Mobile health care: Its (almost) here


Are we at the tipping point for widespread adoption of mobile health care solutions?  Device usability, power and ubiquity have improved immensely. Mobile networks now cover virtually all of the globe.  And, social networking sites are now a driving force in community-building for tens of millions of people.  Yet, this would not be the first time that expectations have exceeded what is technically and behaviorally possible in the short term.   

Wireless health care delivers major benefits to the 3 Ps: patients, providers and payers.  It speeds diagnosis and treatment, extends services to under-served regions and saves doctors’ and nurses’ time, all compelling factors for over-burdened, expensive health care systems which must cope with aging populations. Mobile health care has many appealing applications for major disease areas like heart disease and diabetes in terms of treatment compliance, remote diagnostics and community-building.

The Economist magazine recently published an excellent overview on the latest developments in wireless health care.  Below are some of  the highlights.  The market-research firm Kalorama Information estimates that the US market for wireless health care devices and services will be $9.6B in 2012, up from $2.7B in 2007. Importantly, significant players like GE, Sprint and Virgin have begun entering the market bringing new applications, scale and credibility. Already,  Apple offers thousands of health-related applications in their App Store.

Mobile health care can already claim successes, particularly in the emerging world.  For example, Medicall Home, a Mexican firm that provides medical consultations by mobile phone, has signed up millions of customers. Some applications have been so successful in the developing world that they are now being adopted in the rich world too. Voxiva, an American firm that has set up mobile health systems in Rwanda and Peru, is helping launch Text4Baby, a public-health campaign to educate pregnant mothers (they receive free text messages with medical advice).  T4B will soon become the biggest deployment in the world.  Virgin HealthMiles is using online social networks to enable friends and family to encourage (or nag) patients electronically on weight loss and exercise.  Thousands of patients already participate in Facebook communities to seek medical support and information.

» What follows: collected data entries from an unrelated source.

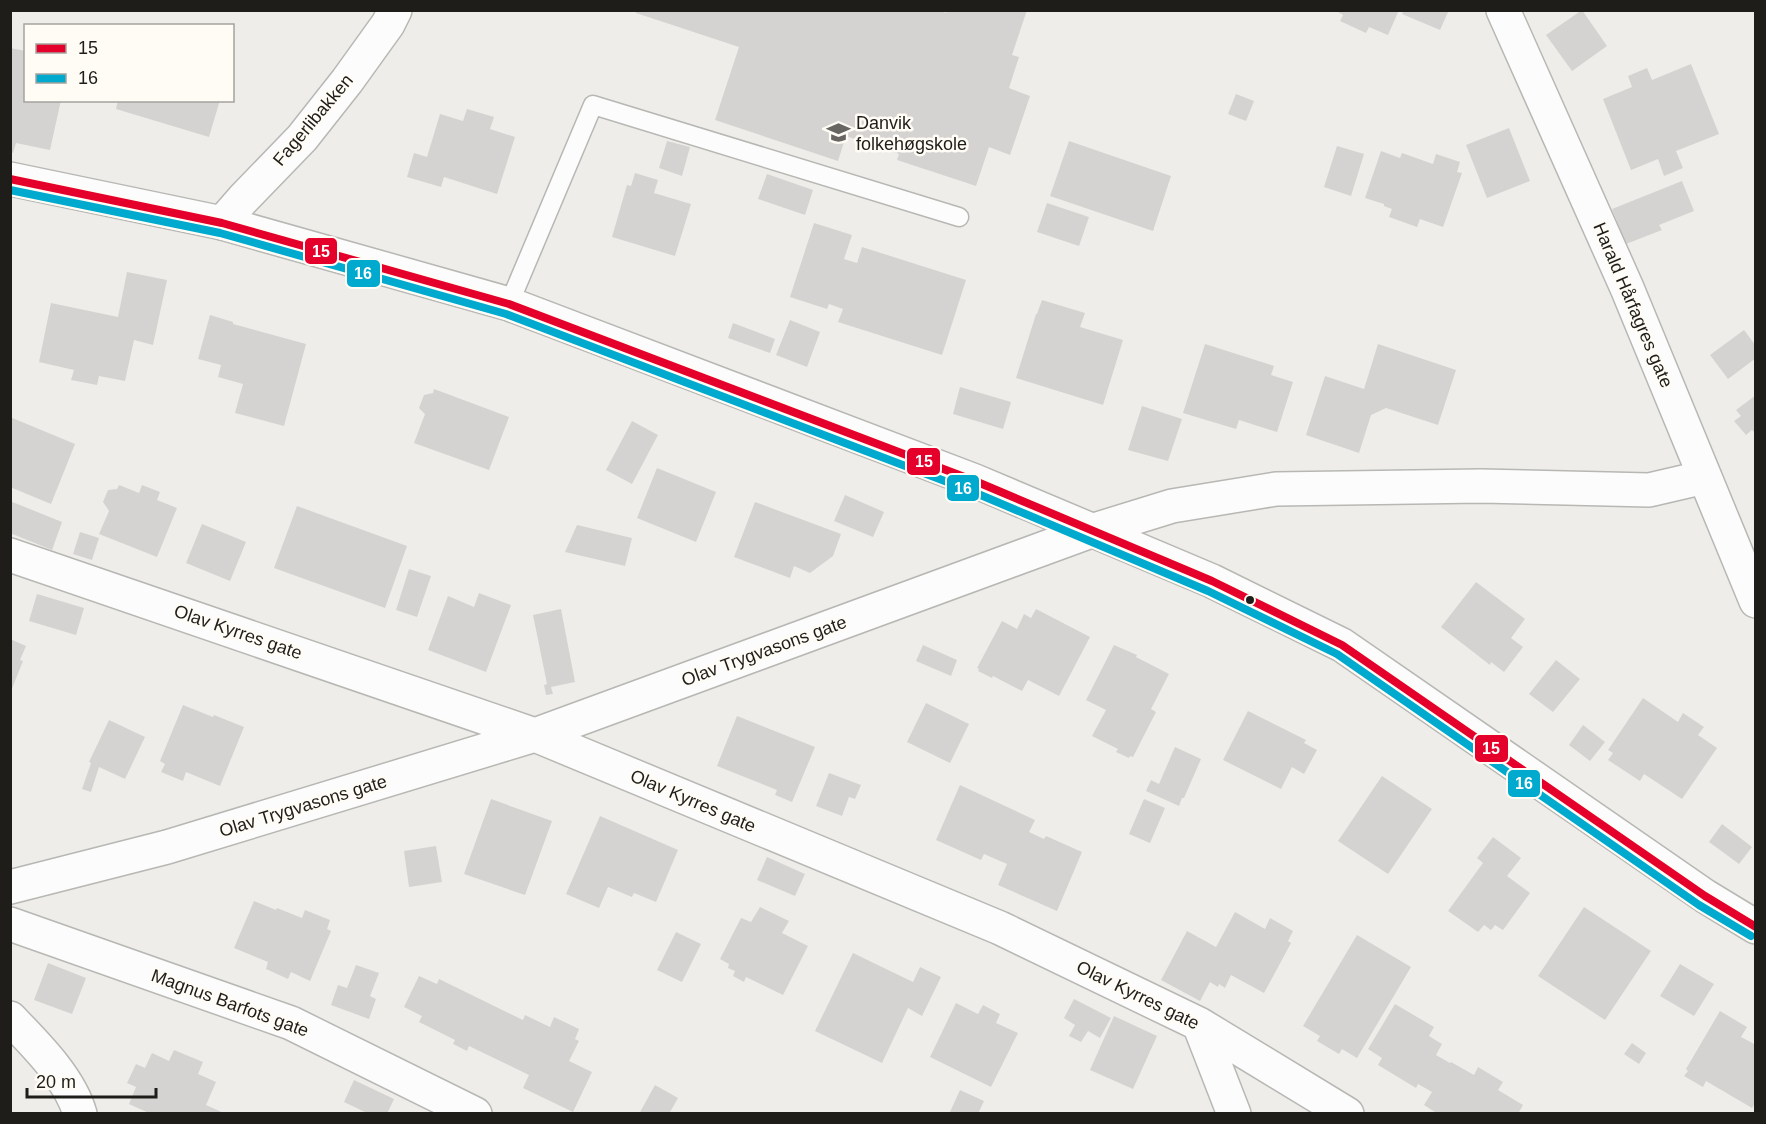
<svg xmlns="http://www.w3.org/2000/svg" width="1766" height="1124" font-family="Arial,sans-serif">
  <rect width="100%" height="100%" fill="#efede9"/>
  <path fill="#d5d3d1" d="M636,10H940L946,13L947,10H1027L1012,55L1019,57L1009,88L1030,96L1010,155L989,147L976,186L897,160L899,154L846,136L838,161L715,120L739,47L636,13Z
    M1339,10H1399L1388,35L1369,27L1366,33L1340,21L1343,15L1338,12Z
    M1404,10H1449L1440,30L1402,14Z
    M1582,10L1607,46L1572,71L1546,35Z
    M10,48L26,51V100H61L50,150L16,143L13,153L10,152Z
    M1691,64L1719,134L1676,151L1683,168L1664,176L1658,159L1631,170L1603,99L1632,87L1628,76L1647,68L1652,80Z
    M1236,94L1254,101L1246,121L1228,114Z
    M118,100H220L209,137L116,109Z
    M467,109L494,117L490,129L515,137L497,194L444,177L441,187L407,177L414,153L427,157L440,114L463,121Z
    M1509,128L1530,181L1487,198L1466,145Z
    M667,141L690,147L682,176L659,168Z
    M1069,141L1171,176L1153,231L1050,196Z
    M1337,146L1364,154L1351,196L1324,187Z
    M1381,151L1400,158L1402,153L1433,164L1436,154L1460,162L1457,172L1462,173L1443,227L1420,219L1417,227L1389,217L1392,209L1384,206V204L1365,198Z
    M635,173L658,180L654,193L691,204L675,256L612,237L627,185L631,186Z
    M767,174L813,190L805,215L758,199Z
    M1682,181L1694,211L1659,225L1662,230L1626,244L1612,209Z
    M1047,203L1089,217L1079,246L1037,232Z
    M814,223L852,235L844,259L857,263L862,247L966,280L942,355L838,322L843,309L829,304L827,309L790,297Z
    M127,272L167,280L153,345L134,340L125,381L99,376L97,385L71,380L74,370L39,362L51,303L118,317Z
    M1042,300L1085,313L1080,327L1123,340L1103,405L1016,378L1036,314H1037Z
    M210,315L233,322V324L306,344L284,426L235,413L243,384L218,377L221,365L198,359Z
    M790,320L820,332L807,367L776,355Z
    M733,323L775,339L770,353L728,338Z
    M1744,330L1756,346V358L1728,379L1710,355Z
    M1205,344L1274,366L1271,375L1293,382L1277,432L1239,420L1236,429L1183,413Z
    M1378,344L1456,370L1438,425L1386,408L1371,415L1359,453L1306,435L1325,376L1364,389Z
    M960,387L1011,402L1003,429L953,414Z
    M434,389L509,417L489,470L414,443L425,414L419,408L424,395L433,393Z
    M1756,395V434L1752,430L1746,435L1734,421L1741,416L1736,410Z
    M1142,406L1182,419L1168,461L1128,450Z
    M10,417L75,444L51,504L10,487Z
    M632,421L658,435L632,484L606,470Z
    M657,468L716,492L696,542L637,518Z
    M119,485L139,493L142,485L160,492L157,500L177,508L157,557L99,534L109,511L103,502L108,490L117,489Z
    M845,495L884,512L873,537L834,521Z
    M10,501L62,522L52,550L10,533Z
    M755,502L841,534L833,556L810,573L794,566L790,578L734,557Z
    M297,506L407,546L385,608L274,568Z
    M202,524L246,542L230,581L186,563Z
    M577,525L632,538L625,566L565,552Z
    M80,532L99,538L92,560L73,554Z
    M409,569L431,576L417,617L396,610Z
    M1476,582L1525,619L1511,638L1523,647L1504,672L1491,662L1490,665L1441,627Z
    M479,593L511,605L486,672L428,650L448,596L474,607Z
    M37,594L84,608L76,635L29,621Z
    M561,609L575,682L551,687L553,694L546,695L544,685L547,684L533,615Z
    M1036,609L1090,637L1059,696L1028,680L1022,691L993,676L992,678L978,671L979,669L977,668L1002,621L1017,629L1024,614L1031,618Z
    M10,639L26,646L20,660L23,661L11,691Z
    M923,645L957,660L951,676L916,661Z
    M1114,645L1137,655L1136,657L1169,674L1151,709L1156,712L1133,757L1130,756L1129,758L1116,752L1118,749L1092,736L1106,710L1086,700Z
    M1556,660L1580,679L1553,712L1529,694Z
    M1643,698L1678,722L1683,713L1704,727L1698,735L1717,748L1682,799L1644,774L1640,781L1608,760L1613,753L1608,750Z
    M926,703L969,724L950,763L907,742Z
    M183,705L213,717L214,715L244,727L220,786L186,772L183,781L161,772L165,764L160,761Z
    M1248,711L1306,740L1304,743L1317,750L1304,774L1292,767L1281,789L1223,760Z
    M737,716L815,747L792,802L775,795L777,790L717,766Z
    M109,720L145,737L125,779L99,767L91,792L82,789L91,763L89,762Z
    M1583,725L1605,742L1590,761L1569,745Z
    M1175,747L1201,759L1184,798H1182L1179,806L1146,791L1151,780L1159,784Z
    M829,773L861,785L855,799L849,797L842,816L816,806Z
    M1382,776L1432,809L1388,874L1338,841Z
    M960,785L1035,820L1029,832L1044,839L1046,836L1082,852L1057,911L998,885L1007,864L984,854L981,860L936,840Z
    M491,799L552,821L525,895L464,874Z
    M1144,799L1165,808L1150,843L1129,834Z
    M600,816L678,850L656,902L634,893L632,897L608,887L599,908L566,894Z
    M1722,824L1752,847L1739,864L1709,842Z
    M1493,837L1521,858L1507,876L1530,893L1503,930L1495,925L1491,930L1484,925L1478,932L1448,911L1483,863L1477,858Z
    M436,846L442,882L409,887L404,851Z
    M767,857L805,874L795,896L757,880Z
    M254,901L276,910L277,908L302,918L305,910L330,920L327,929L331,931L310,981L291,972L288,979L266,969L268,962L234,948Z
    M760,907L789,921L782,933L808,946L783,995L746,977L744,982L733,976L735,971L728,968L729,964L720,959L741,918L751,922Z
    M1584,907L1651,951L1605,1020L1538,976Z
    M1235,912L1265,929L1270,918L1293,931L1288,941L1291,943L1264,993L1231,975L1225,988L1219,984L1218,987L1210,982L1200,1001L1161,980L1187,931L1216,947Z
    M676,932L701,944L682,982L657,970Z
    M1357,935L1411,967L1357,1058L1342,1049L1339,1054L1317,1041L1320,1036L1303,1026Z
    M853,953L913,982L920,967L941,977L922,1016L908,1008L882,1063L815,1031Z
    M48,963L86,978L72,1014L34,1000Z
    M1680,964L1714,984L1694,1016L1660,996Z
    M356,965L379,973L370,996L376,999L369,1019L331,1005L338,985L347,988Z
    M419,976L437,984L439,979L523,1020L525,1015L550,1027L554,1017L579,1029L575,1039L579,1041L569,1061L592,1072L573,1112L523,1088L529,1075L469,1046L467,1051L453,1044L455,1040L419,1022L422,1016L404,1007Z
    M1074,999L1111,1018L1100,1038L1088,1031L1081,1042L1069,1036L1075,1025L1064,1018Z
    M956,1003L978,1014L983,1005L1000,1014L996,1023L1018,1033L991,1087L930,1057Z
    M1395,1004L1434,1027L1429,1036L1442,1044L1436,1055L1450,1063L1451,1062L1474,1075L1478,1067L1503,1082L1498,1090L1523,1105L1518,1114H1438L1424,1105L1432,1092L1418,1084L1416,1088L1378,1065L1382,1058L1368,1049Z
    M1720,1011L1747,1027L1741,1037L1756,1045V1102L1752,1108L1706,1081L1703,1087L1684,1076L1688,1071L1686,1069Z
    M1114,1016L1157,1036L1133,1089L1090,1070Z
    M1632,1043L1646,1053L1639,1064L1624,1054Z
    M174,1050L203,1062L198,1074L216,1082L206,1105L226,1114H151L129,1104L136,1087L127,1083L136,1064L145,1068L152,1053L169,1061Z
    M354,1080L394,1099L387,1114H369L344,1102Z
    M655,1085L678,1098L669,1114H639Z
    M960,1090L984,1101L978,1114H949Z"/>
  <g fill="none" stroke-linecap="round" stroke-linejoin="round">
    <defs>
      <path id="lane" d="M509,304L593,105L959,217"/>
      <path id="street" d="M1503,10L1627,288L1756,601
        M222,223L243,199L302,138L347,81L388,24L395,10
        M10,555L535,735L1000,928L1199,1024L1347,1114
        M10,887L167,847L535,735L1091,531L1172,506L1276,489L1481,486L1649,490L1705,477
        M10,924L291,1023L475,1114
        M10,1018C35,1044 70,1078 80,1114
        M1199,1024L1234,1114"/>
      <path id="secondary" d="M10,179L222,223L509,304L975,481L1212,581L1342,645L1705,896L1756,927"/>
    </defs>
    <use href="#lane" stroke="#b7b7b4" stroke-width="21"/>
    <use href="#street" stroke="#b7b7b4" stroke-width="36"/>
    <use href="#secondary" stroke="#b7b7b4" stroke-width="36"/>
    <use href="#lane" stroke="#fdfcfc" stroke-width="18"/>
    <use href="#street" stroke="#fdfcfc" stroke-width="33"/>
    <use href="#secondary" stroke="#fdfcfc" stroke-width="33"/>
    <defs>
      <path id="bus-1" d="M10,179L222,223L509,304L975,481L1212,581L1342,645L1705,896L1756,927"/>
      <path id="bus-2" d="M10,190L220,233L506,314L971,491L1208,591L1337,654L1699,905L1751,936"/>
    </defs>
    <use href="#bus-1" stroke="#fefcf5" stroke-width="12"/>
    <use href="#bus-2" stroke="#fefcf5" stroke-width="12"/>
    <use href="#bus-1" stroke="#e4002b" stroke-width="8"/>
    <use href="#bus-2" stroke="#00a9ce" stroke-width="8"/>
  </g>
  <defs>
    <symbol id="school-bare" viewBox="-9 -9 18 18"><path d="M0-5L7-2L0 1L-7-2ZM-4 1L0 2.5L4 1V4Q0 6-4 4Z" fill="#676662" stroke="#fefcf5" stroke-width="2.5" paint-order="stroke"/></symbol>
  </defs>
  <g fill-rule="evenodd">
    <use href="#school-bare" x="822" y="116" width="33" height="33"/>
  </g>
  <circle fill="#1e1d1a" stroke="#fefcf5" stroke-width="2" cx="1250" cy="600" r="5"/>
  <g text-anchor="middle" stroke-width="5" stroke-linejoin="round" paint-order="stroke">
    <g font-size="18" fill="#1e1d1a" stroke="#fefcf5">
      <text transform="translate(313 120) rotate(-50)" y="6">Fagerlibakken</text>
      <text transform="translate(1633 305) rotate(67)" y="6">Harald Hårfagres gate</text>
      <text transform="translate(238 632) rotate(19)" y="6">Olav Kyrres gate</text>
      <text transform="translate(764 651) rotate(-20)" y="6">Olav Trygvasons gate</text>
      <text transform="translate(693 801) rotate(23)" y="6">Olav Kyrres gate</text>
      <text transform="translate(303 806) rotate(-17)" y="6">Olav Trygvasons gate</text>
      <text transform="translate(1138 995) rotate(26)" y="6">Olav Kyrres gate</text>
      <text transform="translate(230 1003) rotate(20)" y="6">Magnus Barfots gate</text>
    </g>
    <g font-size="18" fill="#1e1d1a" stroke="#fefcf5" text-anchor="start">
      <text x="856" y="129">Danvik<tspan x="856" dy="21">folkehøgskole</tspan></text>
    </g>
  </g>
  <g stroke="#fefcf5" stroke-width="2">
    <rect x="304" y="237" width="34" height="28" rx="6" fill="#e4002b"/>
    <rect x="346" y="259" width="35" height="29" rx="6" fill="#00a9ce"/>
    <rect x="906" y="447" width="35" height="29" rx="6" fill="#e4002b"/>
    <rect x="946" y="474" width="34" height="28" rx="6" fill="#00a9ce"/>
    <rect x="1474" y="734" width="35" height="29" rx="6" fill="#e4002b"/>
    <rect x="1507" y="769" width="34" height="29" rx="6" fill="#00a9ce"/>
  </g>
  <g font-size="16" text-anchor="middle" font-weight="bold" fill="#fff">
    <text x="321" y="257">15</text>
    <text x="363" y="279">16</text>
    <text x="924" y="467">15</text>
    <text x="963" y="494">16</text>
    <text x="1491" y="754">15</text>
    <text x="1524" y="789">16</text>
  </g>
  <rect width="1766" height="1124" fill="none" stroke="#1e1d1a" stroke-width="24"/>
  <rect x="24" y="24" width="210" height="78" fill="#fefcf5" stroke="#a4a39d" stroke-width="1.5"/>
  <rect x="36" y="44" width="30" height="9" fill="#e4002b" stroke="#a4a39d" stroke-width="1.5"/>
  <text x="78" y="54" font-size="18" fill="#1e1d1a">15</text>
  <rect x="36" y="74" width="30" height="9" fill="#00a9ce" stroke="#a4a39d" stroke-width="1.5"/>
  <text x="78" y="84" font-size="18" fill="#1e1d1a">16</text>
  <path d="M27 1088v9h129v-9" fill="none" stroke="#1e1d1a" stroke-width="3"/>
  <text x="36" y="1088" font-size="18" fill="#1e1d1a" stroke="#fefcf5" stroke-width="4.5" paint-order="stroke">20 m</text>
</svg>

Fully leveraging these new solutions will not be easy. Firstly, wireless health care will require a standardized Electronic Health Record that can be shared by all health care providers. This remains to be created.  Technical issues continue to hamper system reliability and device inter-operability on existing 3G networks.  To reduce risks (and legal exposure), all devices will need to seamlessly, privately and securely operate on all networks with 99.9% or better reliability.  While tremendous strides have been made with wireless devices, they will still need to demonstrate better performance in terms of usability and battery life in order to support health care applications.  

Like the adoption of other technologies, the human element looms large.  Patients – particularly the elderly, the largest consumers of health care – will need to embrace new technologies and make the necessary behavioral changes to use them. Furthermore, their health care providers will also need to be wired, compliant and integrated through standardized EHRs.  Given that up to 25% of all physician offices in some geographies are not connected to the web, ensuring close to 100% compliance will take time.  Finally, though technology exists to ensure patient security and privacy, additional safeguards will have to be developed to keep personal information safe.

Given its real and measurable benefits to multiple stakeholders, mobile health care is poised for growth.  As soon as the technical, standards and human issues are sorted out, a broader roll out can be expected.